Search code examples
regexfluentd

how to use fluentd regexp when meet the nginx bad request


I use the fluentd to replace the logstash, I use in-tail plugin to tail the nginx access log, the access log's format is like:

log_format  main  '$remote_addr - $remote_user [$time_local] $request '
'"$status" $body_bytes_sent "$http_referer" '
'"$http_user_agent" "$http_x_forwarded_for" $request_time';

the fluentd conf is like

format /^(?<host>\S+)\s-\s(?<user>\S+)\s\[(?<time>[^\]]*)\]\s(?<method>\S+)\s(?<url>\S+)\s(?<http_version>\S+)\s"(?<status>[^\"]+)"\s(?<bytes>\d+)\s"(?<rfc>[^\"]+)"\s"(?<agent>[^\"]+)"\s"(?<x_forward>[^\"]+)"\s(?<time_spent>\S+).*$/

it works fine when the request is correct, but it meet error when the request is bad, just like following:

172.31.33.157 - - [08/May/2017:16:30:20 +0800] - "400" 0 "-" "-" "-" 0.000

the bad request miss the method and rfc field,so the fluentd runs wrong. how can I modify the format so that I don't care about whether the request is bad or correct?

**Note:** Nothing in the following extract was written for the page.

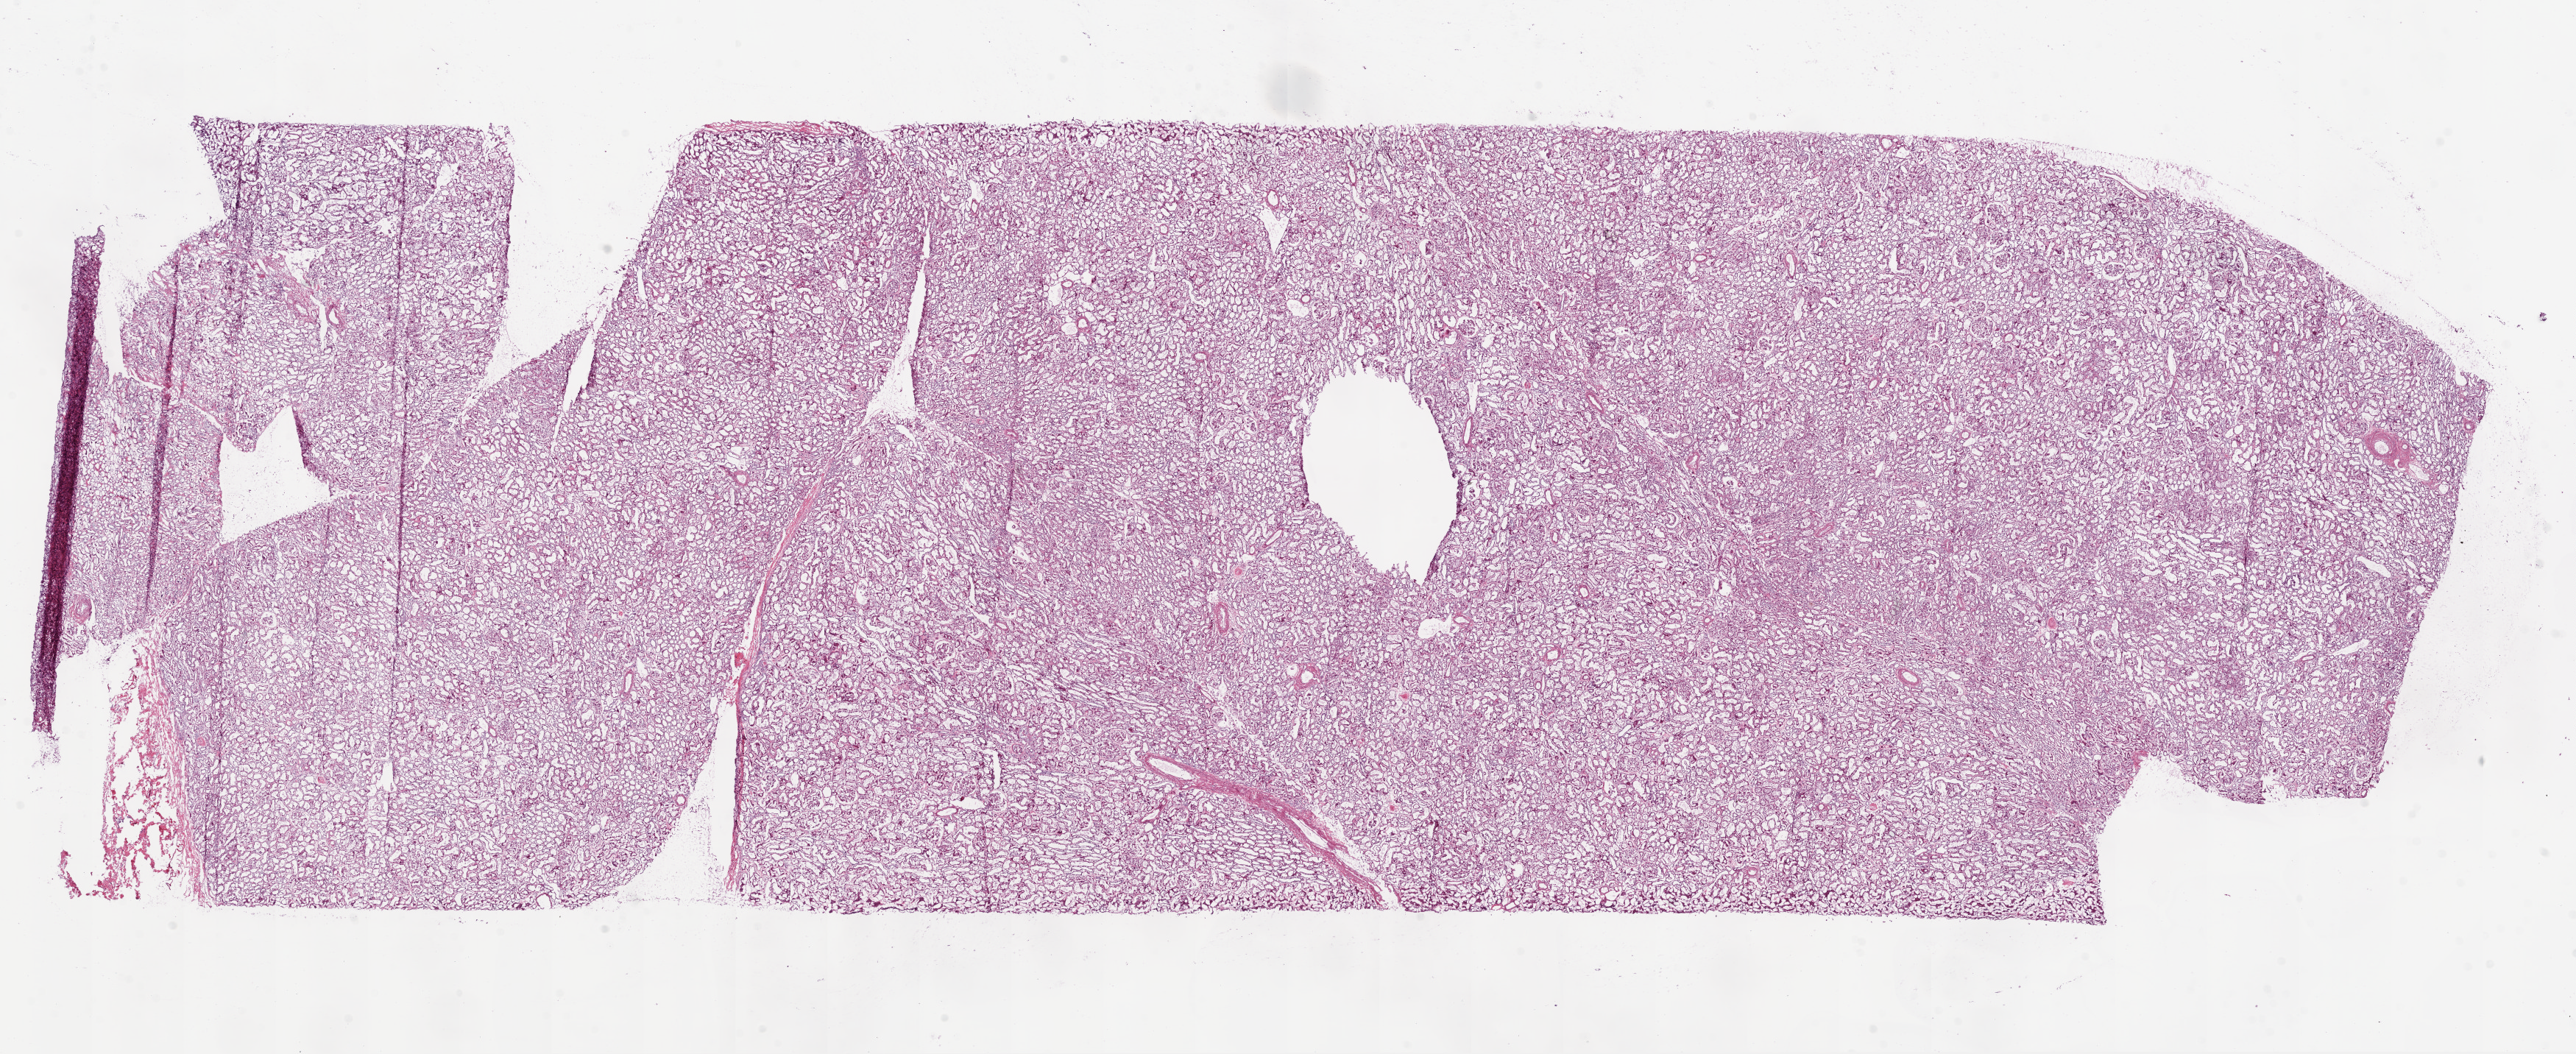
Whole-slide histology image, Hematoxylin and eosin (H&E) stained, shown as a low-resolution overview of the whole scanned area (about 28.1 x 11.5 mm); frozen section from the bottom of the tissue portion; solid tissue normal (non-tumour tissue) sample from the kidney. Female patient; age at initial diagnosis 55 years.
This section: solid tissue normal (non-tumour) sample from the same patient. Patient diagnosis: Clear cell adenocarcinoma, NOS.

any answers will be appreciated

run into another scenario, the agent or rfc filed is none, it runs error. just like

172.31.44.196 - - [08/May/2017:18:47:31 +0800] GET /click?mb_pl=ios&version=1.1 HTTP/1.1 "302" 5 "-" "" "100.38.38.149, 54.224.136.60" 0.004

or

172.31.44.196 - - [08/May/2017:18:47:31 +0800] GET /click?mb_pl=ios&version=1.1 HTTP/1.1 "302" 5 "" "Mozilla/5.0 (iPhone; CPU iPhone OS 10_3_1 like Mac OS X) AppleWebKit/603.1.30 (KHTML, like Gecko) Mobile/14E304" "100.38.38.149, 54.224.136.60" 0.004

how to solve this scenario?


Solution

  • You may wrap the parts of the pattern that are optional within optional non-capturing groups, (?:...)?:

    ^(?<host>\S+)\s-\s(?<user>\S+)\s\[(?<time>[^\]]*)\](?:\s(?<method>\S+))?(?:\s(?<url>\S+))?\s(?<http_version>\S+)\s"(?<status>[^\"]+)"\s(?<bytes>\d+)(?:\s"(?<rfc>[^\"]+)")?\s"(?<agent>[^\"]+)"\s"(?<x_forward>[^\"]+)"\s(?<time_spent>\S+).*$
    

    See the regex demo

    Here, I wrapped the following parts:

    (?:\s(?<method>\S+))?
    (?:\s(?<url>\S+))?
    (?:\s"(?<rfc>[^\"]+)")?
    

    That means, the whole subpattern sequences will be optiona, a whitespace and the named capture group patterns.

    Note: when you have more optional fields, you may find yourself in a situation when the pattern groups start matching unwanted parts of the input that belong to other groups. In that case, make sure you restrict the generic patterns and use optional patterns: replace + with * to match 0 or more occurrences rather than 1 or more, use optional groups as show above, and make sure you only match the characters/patterns that are expected.

    See an enhanced pattern below:

    ^(?<host>\S+)\s-\s(?<user>\S+)\s\[(?<time>[^\]]*)\](?:\s(?<method>\w+))?(?:\s(?<url>\/\S+))?\s(?<http_version>\S+)\s"(?<status>\d+)"\s(?<bytes>\d+)(?:\s"(?<rfc>[^\"]*)")?(?:\s"(?<agent>[^\"]*)")?\s"(?<x_forward>[^\"]*)"\s(?<time_spent>[\d.]+).*$
    

    See the regex demo.

    Some POIs here:

    • (?<method>\w+))? - here, we only match word chars (\S > \w, you may even consider using [A-Z])
    • (?:\s(?<url>\/\S+))? - added / since your URLs start with /
    • (?<status>\d+) - \S changed to \d (since the status code consists of digits only)
    • (?<rfc>[^\"]*)")? - the + is changed to * (the value can be empty)
    • (?:\s"(?<agent>[^\"]*)")? - same here as with rfc
    • \s"(?<x_forward>[^\"]*)" - same as above
    • (?<time_spent>[\d.]+ - the time_spent value only contains digits and dots.